According to a fifth aspect of this invention, there is provided a planar magnetic element comprising a planar coil and magnetic layers sandwiching the coil. The planar coil consists of a plurality of one-turn planar coils located in the same plane, having different sizes, and each having an outer terminal. This planar magnetic element can be electrically connected to an external circuit with ease, and can be trimmed by an external means to have its electric characteristics adjusted. Hence, this is a very useful magnetic element, finding use in step-up chopper-type DC-DC converters, resonant DC-DC converters, and very thin RF circuits for use in pagers.
According to a sixth aspect of the present invention, there is provided a planar magnetic element comprising a conductive layer and a magnetic layer. The magnetic layer surrounds the conductive layer, thus forming a closed magnetic circuit. The current flowing in the conductor layer magnetizes the magnetic layer in the direction of the closed magnetic circuit. This planar magnetic element has small leakage flux and a great current capacity. It can, therefore, serve to render electronic devices thinner when incorporated into these devices.
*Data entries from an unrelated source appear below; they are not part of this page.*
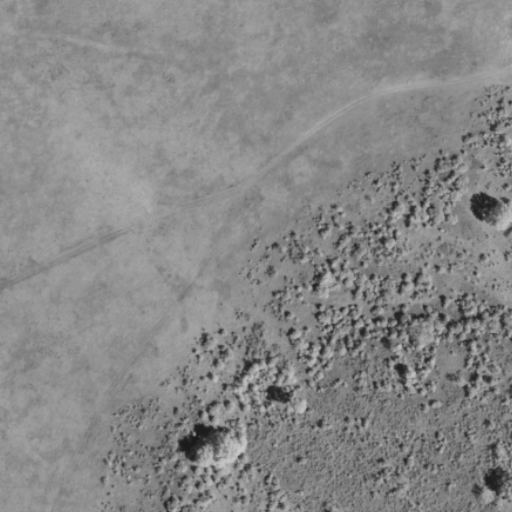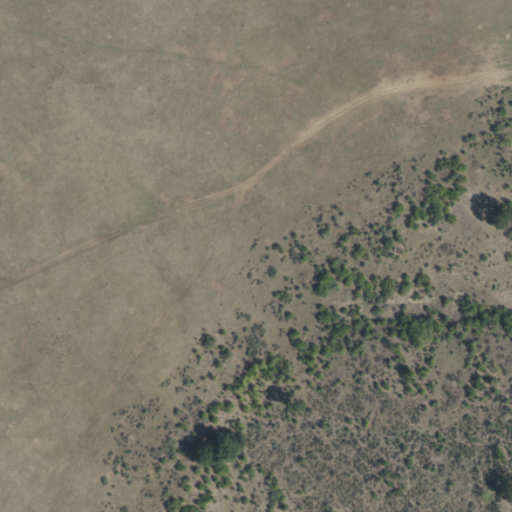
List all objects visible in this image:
road: (242, 239)
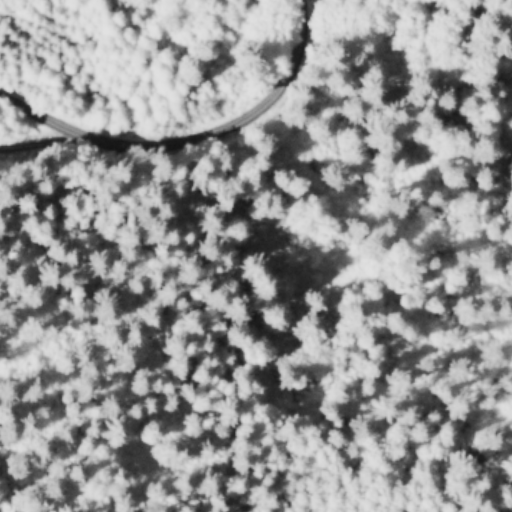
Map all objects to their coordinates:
road: (194, 143)
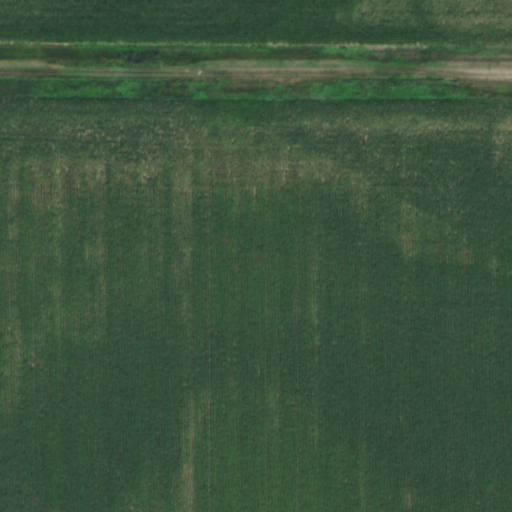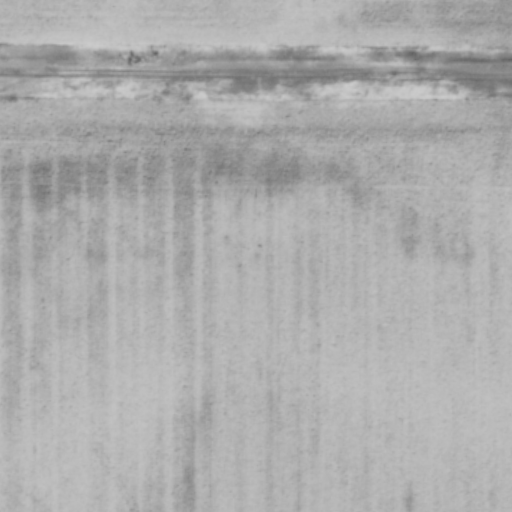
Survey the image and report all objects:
crop: (262, 20)
road: (256, 65)
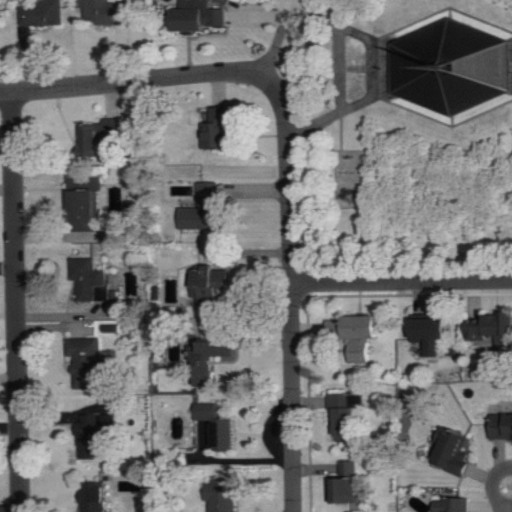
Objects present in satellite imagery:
building: (228, 1)
building: (111, 12)
building: (44, 13)
building: (202, 15)
building: (0, 16)
road: (369, 40)
building: (450, 65)
building: (454, 66)
road: (341, 68)
road: (131, 82)
building: (220, 129)
building: (100, 136)
road: (289, 177)
building: (88, 201)
building: (209, 210)
building: (89, 277)
road: (402, 283)
building: (210, 286)
road: (307, 301)
road: (17, 303)
building: (338, 327)
building: (494, 328)
building: (365, 333)
building: (436, 333)
building: (211, 358)
building: (91, 361)
road: (293, 398)
building: (347, 416)
building: (221, 423)
building: (503, 425)
building: (96, 434)
building: (203, 438)
building: (455, 449)
road: (504, 472)
building: (351, 483)
building: (224, 495)
building: (96, 497)
building: (454, 504)
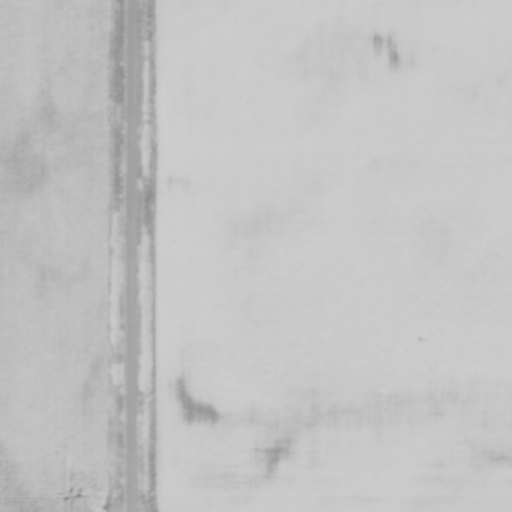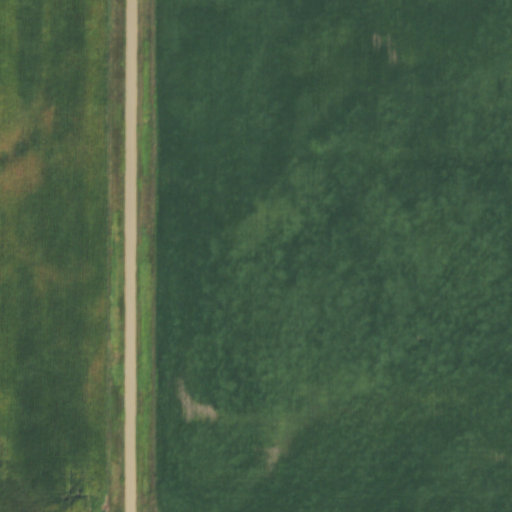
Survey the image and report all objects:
road: (130, 256)
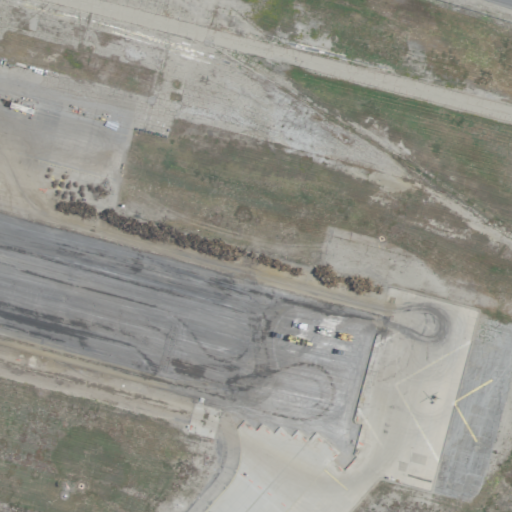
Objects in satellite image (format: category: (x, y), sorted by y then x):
road: (293, 58)
airport: (256, 256)
airport runway: (248, 350)
airport taxiway: (302, 449)
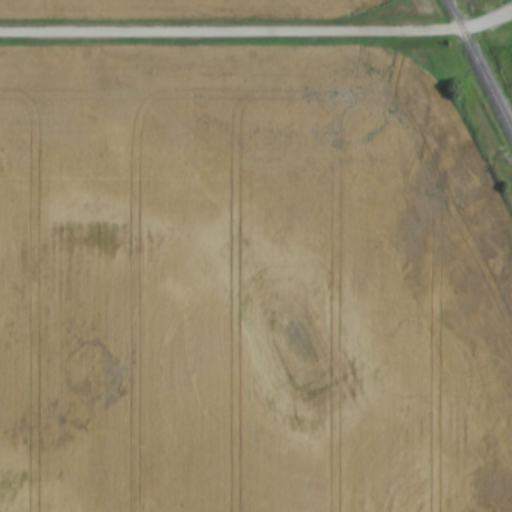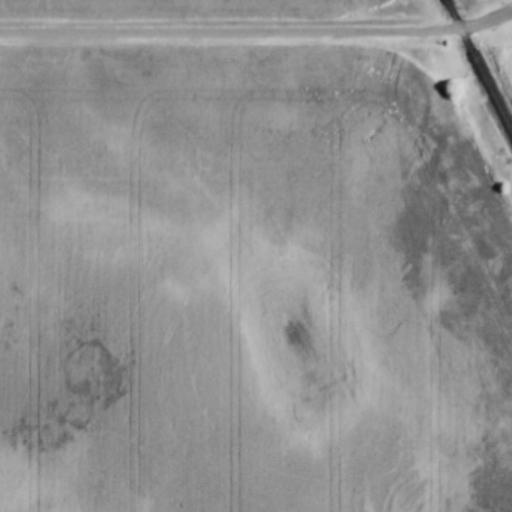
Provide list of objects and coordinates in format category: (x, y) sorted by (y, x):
road: (486, 20)
road: (230, 29)
railway: (479, 65)
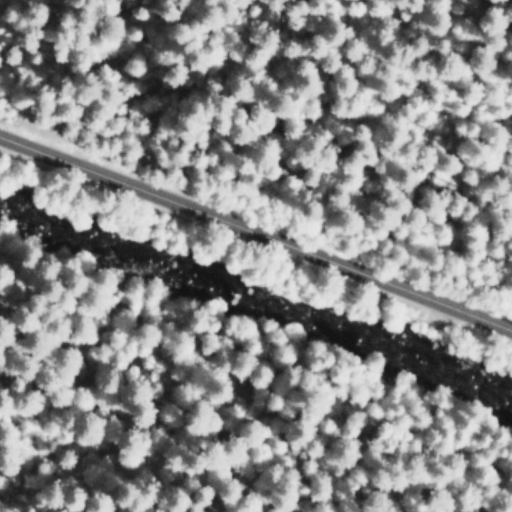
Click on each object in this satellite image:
road: (256, 228)
river: (256, 342)
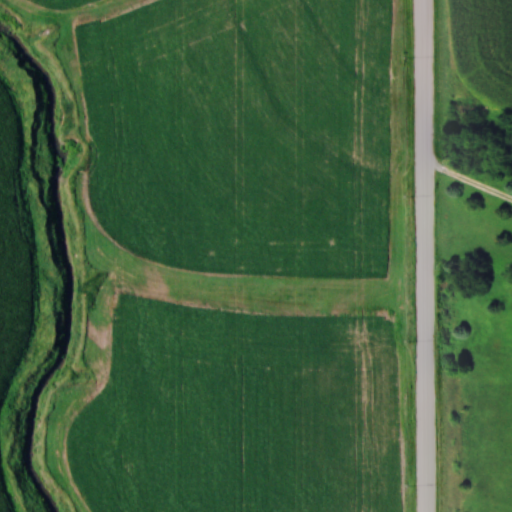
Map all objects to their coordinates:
road: (468, 182)
road: (428, 255)
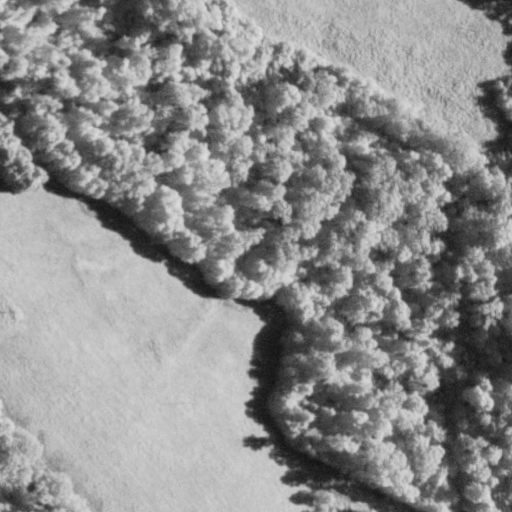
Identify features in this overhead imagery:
road: (25, 480)
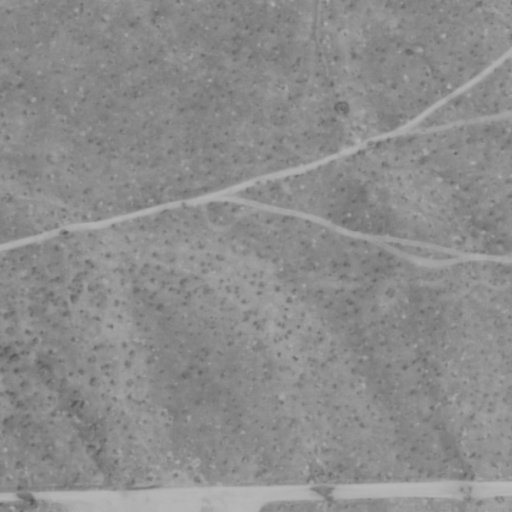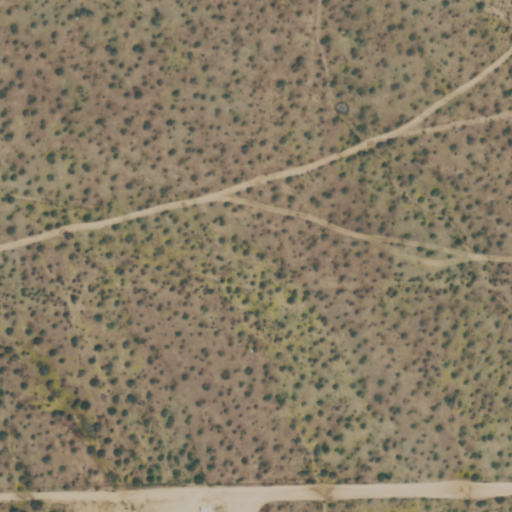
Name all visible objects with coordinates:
road: (256, 491)
road: (246, 502)
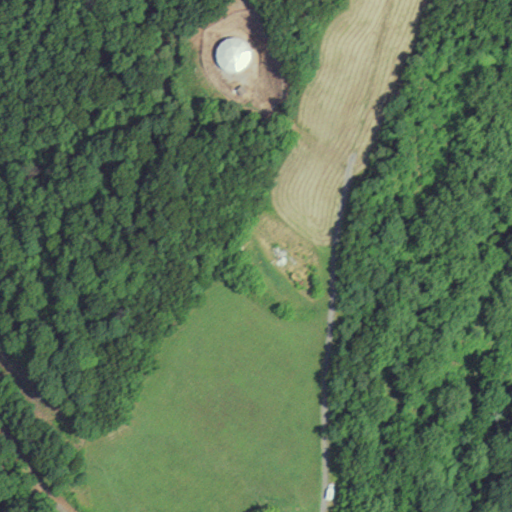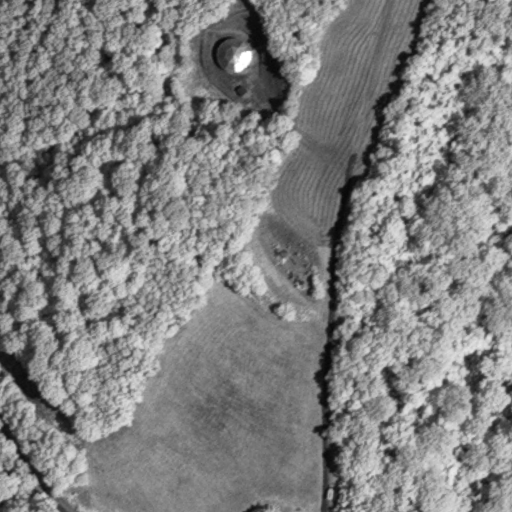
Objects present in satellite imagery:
building: (232, 54)
road: (299, 488)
The planar magnetic elements of the invention, described above, can not only be small but also have improved characteristics generally required of magnetic elements such as inductors.
The planar inductors and transformers according to the invention, which comprise planar micro-coils, are small and can be formed on a semiconductor substrate. Therefore, they can be integrated with active elements (e.g., transistors) and passive elements (e.g., resistors and capacitors), thereby constituting a one-chip semiconductor device. In other words, they help to provide small-sized electronic devices containing inductors and transformers. In addition, the planar inductors and transformers of the invention can be fabricated by means of the existing micro-technique commonly applied to the manufacture of semiconductor devices.
As can be understood from the above, the present invention serve to provide small and thin LC-circuit sections for use in various electronic devices, and ultimately contributes to the miniaturization of the electronic devices.